Psychotherapy is the third treatment. Although many psychotherapeutic approaches have been tried, cognitive therapy and interpersonal therapy are currently the most popular. Cognitive therapy focuses on identifying and correcting erroneous thinking and attribution styles so that clients can gain cognitive control of emotions. The focus of interpersonal therapy is to develop skills that identify and resolve conflicts in interpersonal relationships, often accompanied by bipolar disorder. Both psychotherapy are highly structured and short-term. Many people combine a combination of medication and psychotherapy to stabilize them and prevent recurrence.

In addition to addressing the underlying causes of bipolar disorder, psychotherapists also help people cope with many of the problems of this disease. One is the difficulty of life interruption caused by mania and depression. People may be too ill, unable to work or give birth, and may even be hospitalized. Another problem is to revoke or deal with misconduct performed during a state of arrogance, when an individual may spend money unscrupulously, making a grand promise or saying something inappropriate.
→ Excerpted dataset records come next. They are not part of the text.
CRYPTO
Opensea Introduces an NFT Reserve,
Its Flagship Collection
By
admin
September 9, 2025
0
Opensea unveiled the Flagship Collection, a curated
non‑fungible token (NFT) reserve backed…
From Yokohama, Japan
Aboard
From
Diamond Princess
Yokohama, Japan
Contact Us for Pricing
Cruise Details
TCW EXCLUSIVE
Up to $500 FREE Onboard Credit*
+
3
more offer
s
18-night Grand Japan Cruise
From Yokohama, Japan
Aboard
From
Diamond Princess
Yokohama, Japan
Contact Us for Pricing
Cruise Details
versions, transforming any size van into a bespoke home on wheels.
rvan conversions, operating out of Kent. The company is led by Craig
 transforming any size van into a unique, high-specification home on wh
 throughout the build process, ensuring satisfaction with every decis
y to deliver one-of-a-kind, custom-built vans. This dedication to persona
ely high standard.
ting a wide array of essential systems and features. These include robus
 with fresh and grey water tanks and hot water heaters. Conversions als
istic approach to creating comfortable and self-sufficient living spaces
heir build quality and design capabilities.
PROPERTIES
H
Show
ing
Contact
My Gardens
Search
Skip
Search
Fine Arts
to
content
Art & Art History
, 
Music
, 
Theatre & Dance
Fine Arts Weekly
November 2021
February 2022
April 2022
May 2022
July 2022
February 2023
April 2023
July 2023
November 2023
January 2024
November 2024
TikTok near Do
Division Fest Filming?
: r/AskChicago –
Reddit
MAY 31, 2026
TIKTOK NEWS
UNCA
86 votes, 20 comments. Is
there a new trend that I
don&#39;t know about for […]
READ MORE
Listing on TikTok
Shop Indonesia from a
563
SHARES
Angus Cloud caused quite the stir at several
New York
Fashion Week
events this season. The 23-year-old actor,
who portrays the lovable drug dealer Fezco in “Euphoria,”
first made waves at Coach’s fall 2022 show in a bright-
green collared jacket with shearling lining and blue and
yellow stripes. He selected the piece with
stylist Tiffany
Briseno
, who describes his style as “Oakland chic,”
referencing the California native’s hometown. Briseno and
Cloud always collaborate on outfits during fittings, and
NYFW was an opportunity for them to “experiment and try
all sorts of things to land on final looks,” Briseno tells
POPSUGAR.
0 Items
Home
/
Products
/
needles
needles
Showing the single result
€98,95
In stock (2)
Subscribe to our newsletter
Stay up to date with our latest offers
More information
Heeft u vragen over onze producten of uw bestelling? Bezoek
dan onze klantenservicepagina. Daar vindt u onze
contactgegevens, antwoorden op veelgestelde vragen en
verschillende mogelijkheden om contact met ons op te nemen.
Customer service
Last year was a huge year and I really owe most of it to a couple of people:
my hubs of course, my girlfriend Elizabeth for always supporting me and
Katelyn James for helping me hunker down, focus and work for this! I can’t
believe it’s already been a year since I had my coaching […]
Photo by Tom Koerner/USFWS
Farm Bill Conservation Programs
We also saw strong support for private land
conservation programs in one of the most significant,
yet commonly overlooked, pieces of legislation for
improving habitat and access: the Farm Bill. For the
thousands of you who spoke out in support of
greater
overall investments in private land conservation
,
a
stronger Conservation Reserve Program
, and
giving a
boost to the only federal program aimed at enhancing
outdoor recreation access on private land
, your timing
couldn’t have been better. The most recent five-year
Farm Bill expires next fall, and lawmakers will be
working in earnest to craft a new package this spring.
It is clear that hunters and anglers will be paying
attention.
The third common problem is dealing with negative reactions and distrust of family, friends and colleagues affected by extreme emotional fluctuations. Regular medication is a struggle for some people, and this kind of struggle is more complicated, because people in a state of mania or low mania will feel that they do not need medication. People with bipolar disorder deal with persistent anxiety that their feelings may be out of control. They often feel powerless, as if their disease is already under control and may take over at any time. Another question is why God allows people to experience such struggles. People with bipolar disorder need a therapist to help them control their emotions, identify them when they are too high or too low, manage relationships, cope with stress, and learn how to successfully accept and successfully treat bipolar emotions. obstacle.